On Wednesday morning, after a night’s sleep that was more than occasionally interrupted by Halloween fireworks, I found a blackened, burnt-out skyrocket on my lawn.
The defunct firework, soaked in rain, triggered an unnervingly painful memory from my Enniskillen childhood, though it was an insignificant recollection that sinks under an endless sea of emotion as the 30th Anniversary of the Remembrance Day bomb approaches.
As a young journalist I reported from my hometown on Sunday 8 November 1987 when an I.R.A. bomb killed 11 people and left more than 60 people injured.
A twelfth man remained in a coma for 13 years before succumbing to his injuries.
As every Remembrance Sunday draws near I recall driving urgently from Belfast to Enniskillen to ‘cover’ the tragedy, unaware that I’d be reporting on more than a few of my local friends and acquaintances.
For a moment, Wednesday morning brought hugely different memories.
On Halloween night in 1960, dressed-up as Pluto, Walt Disney’s cartoon-dog, I tricked and treated with my little neighbourhood chums.
Due to unforgivable childhood stupidity I held a skyrocket in my hand, keen to observe close-up what was meant to happen in the sky!
And I held a painfully large burn in the palm of my hand for several weeks thereafter!
Wednesday’s damp squib brought sweeter reminiscences as well, of a rural neighbourhood on the edge of Enniskillen that was our all-year-round playground, but was also the profound facilitator of our collective future.
It was a small triangular portion of the town, inside the elbow of two main roads, which I described recently in a compilation of stories about the town.
The aerial photo from the book - Enniskillen In the Rare Ould Times - was taken in 1949.
Roamer’s family home is one of the row of white houses tucked into the bottom right-hand corner of the picture.
The roadway at the front of the houses divided us from a former American WWII army camp with its remaining line of curved-roof Nissan huts and several rows of unoccupied concrete foundations where other huts had been removed.

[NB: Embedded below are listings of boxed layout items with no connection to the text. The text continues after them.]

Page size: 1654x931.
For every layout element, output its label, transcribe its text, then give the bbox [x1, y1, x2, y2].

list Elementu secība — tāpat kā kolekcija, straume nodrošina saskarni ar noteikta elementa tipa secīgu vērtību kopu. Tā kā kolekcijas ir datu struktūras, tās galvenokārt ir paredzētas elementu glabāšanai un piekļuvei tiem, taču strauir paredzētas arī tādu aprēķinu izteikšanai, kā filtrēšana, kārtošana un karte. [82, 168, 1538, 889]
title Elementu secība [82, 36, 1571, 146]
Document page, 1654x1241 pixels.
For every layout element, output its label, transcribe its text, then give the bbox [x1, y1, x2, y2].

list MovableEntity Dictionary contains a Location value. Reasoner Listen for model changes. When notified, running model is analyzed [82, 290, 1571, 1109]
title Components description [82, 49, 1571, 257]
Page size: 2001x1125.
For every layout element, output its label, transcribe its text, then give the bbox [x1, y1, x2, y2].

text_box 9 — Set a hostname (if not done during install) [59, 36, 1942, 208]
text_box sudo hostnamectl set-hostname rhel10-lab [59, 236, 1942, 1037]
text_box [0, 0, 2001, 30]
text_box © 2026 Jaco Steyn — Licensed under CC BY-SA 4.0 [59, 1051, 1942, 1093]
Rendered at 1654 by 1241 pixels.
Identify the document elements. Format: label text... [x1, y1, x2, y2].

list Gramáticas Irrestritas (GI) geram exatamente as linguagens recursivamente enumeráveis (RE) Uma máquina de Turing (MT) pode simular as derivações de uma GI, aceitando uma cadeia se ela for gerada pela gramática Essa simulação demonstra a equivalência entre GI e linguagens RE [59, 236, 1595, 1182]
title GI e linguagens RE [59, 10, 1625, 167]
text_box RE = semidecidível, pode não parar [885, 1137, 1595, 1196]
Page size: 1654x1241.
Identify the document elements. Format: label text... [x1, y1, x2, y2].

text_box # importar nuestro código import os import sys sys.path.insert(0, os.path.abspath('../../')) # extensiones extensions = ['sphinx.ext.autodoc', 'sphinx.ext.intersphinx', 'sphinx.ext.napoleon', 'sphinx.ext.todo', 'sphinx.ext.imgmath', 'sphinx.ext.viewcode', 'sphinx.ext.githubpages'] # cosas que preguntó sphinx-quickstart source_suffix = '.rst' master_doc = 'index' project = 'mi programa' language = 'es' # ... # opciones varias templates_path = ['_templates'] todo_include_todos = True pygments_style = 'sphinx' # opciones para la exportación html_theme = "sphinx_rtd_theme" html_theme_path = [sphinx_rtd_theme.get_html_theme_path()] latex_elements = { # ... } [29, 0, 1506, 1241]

This was where General Eisenhower addressed his GIs in May 1944 prior to the Normandy Landings.
Wickham Drive, the tall terrace of three storey dwellings towards the top of the picture, was occupied solely by RUC officers and their families.
Two little boys from Wickham Drive were amongst my dressed-up chums on Halloween night in 1960.
They also played games with me amongst the Nissan huts in the old army camp though Raymond preferred to tinker with his beloved bicycles and Billy loved his stamp collection.
The two lads grew up and followed their fathers’ footsteps into the RUC.
Both were shot dead by the IRA.
Some of the ex-US Army Nissan huts were occupied by local families who’d moved in after the war.
Piles of old breeze blocks and warped sections of tin in the camp, along with discarded wooden rafters, military fittings and fixtures and remnants of furniture, offered endless fun as a full-scale, real-life ‘legoland’!
We built all kinds of huts and forts and more than occasionally unearthed tattered maps and disintegrated documents - plans for D-Day!?
The Model School - the large buildings and open space in the middle of the picture - provided an early and excellent education…and the smooth-surfaced tarmacadam playground was ideal for all-weather roller-skating.
It offered firm footing too for little girls’ skipping ropes, rhythmically thumping the ground under dizzyingly-fast footwork.
My first day in my first classroom was under the watchful eye of a teacher who barely had time to enrol me before I dashed back home at the first available opportunity!
With my mother’s firm persuasion and my teacher’s sensitive encouragement the little run-away returned and sat weeping unhappily at a tiny desk.
Another little pupil called Joe lent me his plastic toy-train to alleviate my wails of despair and soon I was joining in the lessons, relatively tearlessly!
There were wooden easels with jam jars of coloured paint which we liberally spread on large sheets of paper (and on each other) with thick-bristled paint brushes.
We were painting ‘portraits’ of each other - Mr Men lookalikes with legs and arms protruding from heads without bodies!
Then it dawned on me.
Suddenly and memorably I realised that a human head is on top of a neck, and the legs and arms are lower down, attached to a body!
It was truly a magic moment of discovery.
So was the night my father pointed to the clear, black sky above our house, populated by countless millions of stars and galaxies, and told me about infinity.
One day an old man died in a house nearby.
Though I didn’t know him, nor any of his family, I knocked on their front door asked to see the body - within an hour of his passing away!
I bore no words of comfort and offered no grieving handshake, just an innocent smile.
“Can I see him please?” was the height of my childhood empathy.
They brought me into the house and I stood looking at the body.
The family had to usher me out or I’d have stayed there all day!
I’d never seen a corpse before and am forever grateful that unknown neighbours so readily allowed a youngster to infringe on their grief.
One of many memories, happy and sad, sparked off - amazingly - by a damp squib!